### WHAT YOU SHOULD DO
Print every line below. Match each one exactly.

***

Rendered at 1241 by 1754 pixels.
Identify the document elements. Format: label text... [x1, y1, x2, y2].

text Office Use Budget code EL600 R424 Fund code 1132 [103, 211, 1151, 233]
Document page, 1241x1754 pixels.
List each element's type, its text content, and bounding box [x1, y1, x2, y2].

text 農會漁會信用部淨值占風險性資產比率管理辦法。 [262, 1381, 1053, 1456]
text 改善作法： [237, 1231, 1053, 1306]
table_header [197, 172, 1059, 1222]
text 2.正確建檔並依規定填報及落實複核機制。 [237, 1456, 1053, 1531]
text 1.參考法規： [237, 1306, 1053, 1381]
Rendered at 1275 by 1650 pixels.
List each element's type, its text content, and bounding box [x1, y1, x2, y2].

***

### ANSWER
Rendered at 1241 by 1754 pixels.
Identify the document elements. Format: label text... [x1, y1, x2, y2].

text Office Use Budget code EL600 R424 Fund code 1132 [103, 211, 1151, 233]
Document page, 1241x1754 pixels.
List each element's type, its text content, and bounding box [x1, y1, x2, y2].

text 農會漁會信用部淨值占風險性資產比率管理辦法。 [262, 1381, 1053, 1456]
text 改善作法： [237, 1231, 1053, 1306]
table_header [197, 172, 1059, 1222]
text 2.正確建檔並依規定填報及落實複核機制。 [237, 1456, 1053, 1531]
text 1.參考法規： [237, 1306, 1053, 1381]
Rendered at 1275 by 1650 pixels.
List each element's type, its text content, and bounding box [x1, y1, x2, y2].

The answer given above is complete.